Oops...Guess Capitol should have spent that Waikiki money on some hedging:
Firm closes; loans dry up By Bob Susnjara Daily Herald Staff Writer Posted 8/16/03 Some prospective suburban homeowners are finding themselves forced to obtain mortgages with higher interest rates due to the sudden closure of a California-based company.
Capitol Commerce Mortgage Co., which had offices in Lisle and 15 states in the West, ceased operations late Thursday. Local brokers said they're seeking new mortgages or refinancing deals on behalf of clients because Capitol will not honor its commitments .
At least 300 to 400 Chicago-area residents had Capitol loans that were supposed to go through for refinancing of existing mortgages or to buy homes, according to the Illinois Association of Mortgage Brokers.
No one answered the telephone calls made to Capitol Commerce's Sacramento headquarters Friday. Calls to Sean Hennessy, an account executive at Capitol's Lisle office, were not returned.
Local mortgage brokers said it appears Capitol went under because it didn't spend money to protect itself from the recent spike in interest rates.
"That is one of the dangers of dealing with companies that have the best rates," said Marvin Stockert, executive director of the Illinois Association of Mortgage Brokers in Lombard.
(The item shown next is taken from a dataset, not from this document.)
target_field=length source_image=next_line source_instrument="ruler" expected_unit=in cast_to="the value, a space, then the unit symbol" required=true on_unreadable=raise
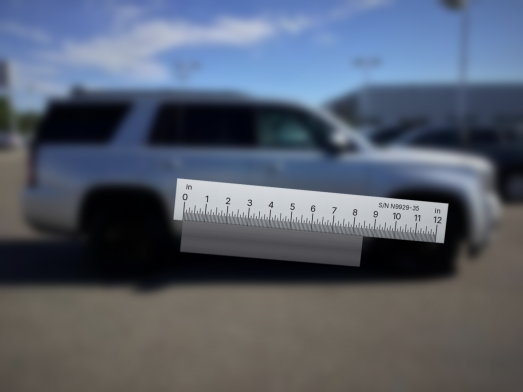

Before interest rates started rising, those who wanted loans for a new home or to refinance a current mortgage were able to lock in with Capitol more than a month ago at a 30-year fixed interest rate of 5.25 percent or less.
Now, those people no longer have mortgage or refinancing deals with Capitol and must seek new ones at more than 6 percent, brokers said. They said some homeowners may decide not to refinance.
Stockert said he knew of a closing set for Friday afternoon in the North suburbs that fell apart because the home buyer's Capitol Commerce mortgage had evaporated.
Mark McConnell at Benchmark Mortgage in Schaumburg was among the local brokers with clients affected by Capitol's closing. He said three refinancing deals and a new mortgage have disappeared.
"I've never heard of this happening," McConnell said. "I've been in it for 13 years."
Stockert said there will be a trickle-down effect from Capitol going out of business.
In addition to those who have lost mortgages or refinancings, he said, sellers likely will be forced to stay in homes longer than planned and brokers will lose commissions they thought they had earned.
Stockert said the financial hit on those who lost their deals will be significant. For example, a $100,000, 30-year fixed loan at 5 percent requires monthly principal and interest payments of $536.82, compared to $615.72 at the current 6.25 percent benchmark.
Local mortgage experts said Capitol Commerce expanded to the Chicago area about six months ago. Capitol's interest rates were lower than most competitors, which is why mortgage brokers often selected the company for their clients, McConnell said.
It's believed Capitol shuttered because the cost of borrowing has gone up, and it did not have enough money to honor the loans in the 5-percent range, McConnell and Stockert said. They said Capitol Commerce got into the financial bind because interest rates climbed rapidly.
To prevent being caught short when rates suddenly go up, a mortgage company typically hedges its portfolio risk by buying what amounts to be insurance on possible interest swings, the local brokers said. McConnell said he was informed Capitol didn't spend the money to take precautions when the interest rates were lower.
Capitol Commerce, which had a motto of "Commitments Made and Met," boasted of funding more than $7 billion in residential and wholesale loans since opening in Sacramento in 1986.